Opinion
5475
December 4, 2001.
Order, Supreme Court, New York County (Richard Lowe III, J.), entered September 21, 2000, which, insofar as appealed from as limited by the briefs, denied plaintiffs' motion to remove the action from Civil Court to Supreme Court and amended the complaint so as to increase the ad damnum clause from $25,000 to $1 million, unanimously affirmed, without costs.
Peter B. Croly, for plaintiffs-appellants.
Lawrence R. Miles, for defendants-respondents.
Rosenberger, J.P., Nardelli, Mazzarelli, Wallach, Marlow, JJ.

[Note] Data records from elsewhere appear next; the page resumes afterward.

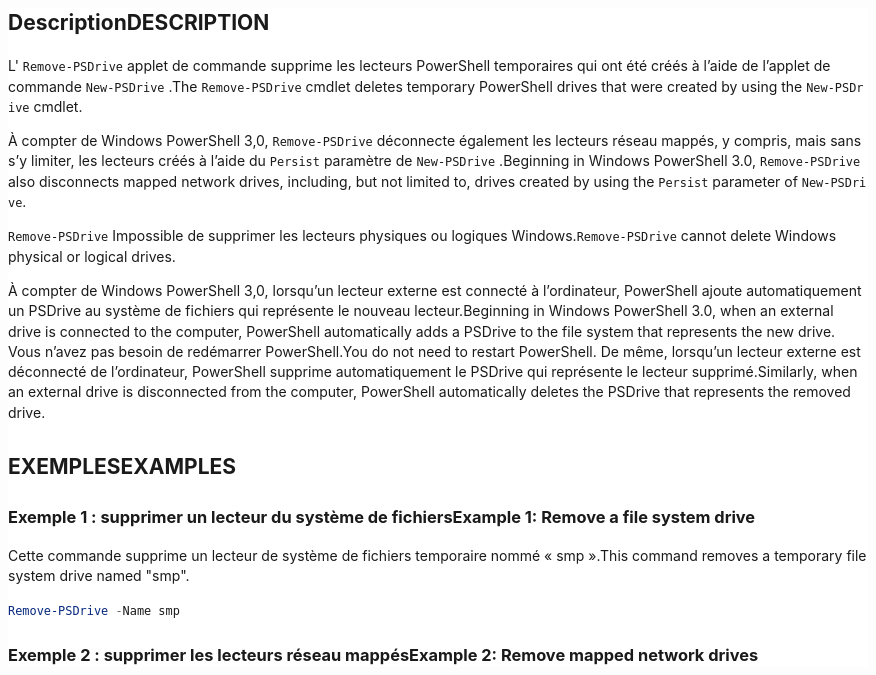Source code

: ## <span data-ttu-id="e206c-109">Description</span><span class="sxs-lookup"><span data-stu-id="e206c-109">DESCRIPTION</span></span>

<span data-ttu-id="e206c-110">L' `Remove-PSDrive` applet de commande supprime les lecteurs PowerShell temporaires qui ont été créés à l’aide de l’applet de commande `New-PSDrive` .</span><span class="sxs-lookup"><span data-stu-id="e206c-110">The `Remove-PSDrive` cmdlet deletes temporary PowerShell drives that were created by using the `New-PSDrive` cmdlet.</span></span>

<span data-ttu-id="e206c-111">À compter de Windows PowerShell 3,0, `Remove-PSDrive` déconnecte également les lecteurs réseau mappés, y compris, mais sans s’y limiter, les lecteurs créés à l’aide du `Persist` paramètre de `New-PSDrive` .</span><span class="sxs-lookup"><span data-stu-id="e206c-111">Beginning in Windows PowerShell 3.0, `Remove-PSDrive` also disconnects mapped network drives, including, but not limited to, drives created by using the `Persist` parameter of `New-PSDrive`.</span></span>

<span data-ttu-id="e206c-112">`Remove-PSDrive` Impossible de supprimer les lecteurs physiques ou logiques Windows.</span><span class="sxs-lookup"><span data-stu-id="e206c-112">`Remove-PSDrive` cannot delete Windows physical or logical drives.</span></span>

<span data-ttu-id="e206c-113">À compter de Windows PowerShell 3,0, lorsqu’un lecteur externe est connecté à l’ordinateur, PowerShell ajoute automatiquement un PSDrive au système de fichiers qui représente le nouveau lecteur.</span><span class="sxs-lookup"><span data-stu-id="e206c-113">Beginning in Windows PowerShell 3.0, when an external drive is connected to the computer, PowerShell automatically adds a PSDrive to the file system that represents the new drive.</span></span>
<span data-ttu-id="e206c-114">Vous n’avez pas besoin de redémarrer PowerShell.</span><span class="sxs-lookup"><span data-stu-id="e206c-114">You do not need to restart PowerShell.</span></span>
<span data-ttu-id="e206c-115">De même, lorsqu’un lecteur externe est déconnecté de l’ordinateur, PowerShell supprime automatiquement le PSDrive qui représente le lecteur supprimé.</span><span class="sxs-lookup"><span data-stu-id="e206c-115">Similarly, when an external drive is disconnected from the computer, PowerShell automatically deletes the PSDrive that represents the removed drive.</span></span>

## <span data-ttu-id="e206c-116">EXEMPLES</span><span class="sxs-lookup"><span data-stu-id="e206c-116">EXAMPLES</span></span>

### <span data-ttu-id="e206c-117">Exemple 1 : supprimer un lecteur du système de fichiers</span><span class="sxs-lookup"><span data-stu-id="e206c-117">Example 1: Remove a file system drive</span></span>

<span data-ttu-id="e206c-118">Cette commande supprime un lecteur de système de fichiers temporaire nommé « smp ».</span><span class="sxs-lookup"><span data-stu-id="e206c-118">This command removes a temporary file system drive named "smp".</span></span>

```powershell
Remove-PSDrive -Name smp
```

### <span data-ttu-id="e206c-119">Exemple 2 : supprimer les lecteurs réseau mappés</span><span class="sxs-lookup"><span data-stu-id="e206c-119">Example 2: Remove mapped network drives</span></span>
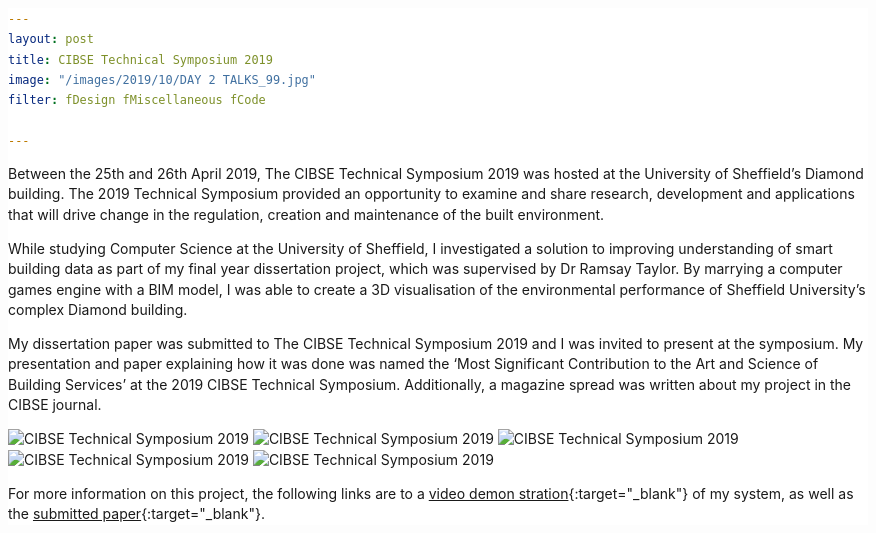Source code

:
 ```yaml
---
layout: post
title: CIBSE Technical Symposium 2019
image: "/images/2019/10/DAY 2 TALKS_99.jpg"
filter: fDesign fMiscellaneous fCode

---
```

Between the 25th and 26th April 2019, The CIBSE Technical Symposium 2019 was hosted at the University of Sheffield’s Diamond building. The 2019 Technical Symposium provided an opportunity to examine and share research, development and applications that will drive change in the regulation, creation and maintenance of the built environment.

While studying Computer Science at the University of Sheffield, I investigated a solution to improving understanding of smart building data as part of my final year dissertation project, which was supervised by Dr Ramsay Taylor. By marrying a computer games engine with a BIM model, I was able to create a 3D visualisation of the environmental performance of Sheffield University’s complex Diamond building.

My dissertation paper was submitted to The CIBSE Technical Symposium 2019 and I was invited to present at the symposium. My presentation and paper explaining how it was done was named the ‘Most Significant Contribution to the Art and Science of Building Services’ at the 2019 CIBSE Technical Symposium. Additionally, a magazine spread was written about my project in the CIBSE journal.

<img src="{{ site.baseurl }}/images/2019/10/Urban Flows Observatory_54.jpg" alt="CIBSE Technical Symposium 2019" style="width: 100%;"/>

<img src="{{ site.baseurl }}/images/2019/10/Urban Flows Observatory_59.jpg" alt="CIBSE Technical Symposium 2019" style="width: 100%;"/>

<img src="{{ site.baseurl }}/images/2019/10/DAY 2 TALKS_98.jpeg" alt="CIBSE Technical Symposium 2019" style="width: 100%;"/>

<img src="{{ site.baseurl }}/images/2019/10/DAY 2 TALKS_99.jpg" alt="CIBSE Technical Symposium 2019" style="width: 100%;"/>

<img src="{{ site.baseurl }}/images/2019/10/CIBSE AWARDS_4.jpg" alt="CIBSE Technical Symposium 2019" style="width: 100%;"/>

For more information on this project, the following links are to a [video demon stration](https://www.youtube.com/watch?v=xQKAFD06nfw&feature=youtu.be){:target="_blank"} of my system, as well as the [submitted paper](https://www.researchgate.net/publication/331651264_Visually_Displaying_Past_and_Present_Smart_Building_Data_Through_Virtual_Reality){:target="_blank"}.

The motion was properly denied for lack of a recent medical affidavit setting forth the nature of plaintiff's injury and its present and future extent and consequences, and whether such were not previously apparent or considered (see, Detrinca v. De Fillippo, 165 A.D.2d 505, 511). We reject plaintiffs' attorneys' argument that the inadequacy of the demand is apparent from the medical reports dated shortly after the accident almost three years before the instant motion was made. We also find the proposed addendum of a derivative cause of action on behalf of a new party to be prejudicial to defendant.
THIS CONSTITUTES THE DECISION AND ORDER OF THE SUPREME COURT, APPELLATE DIVISION, FIRST DEPARTMENT.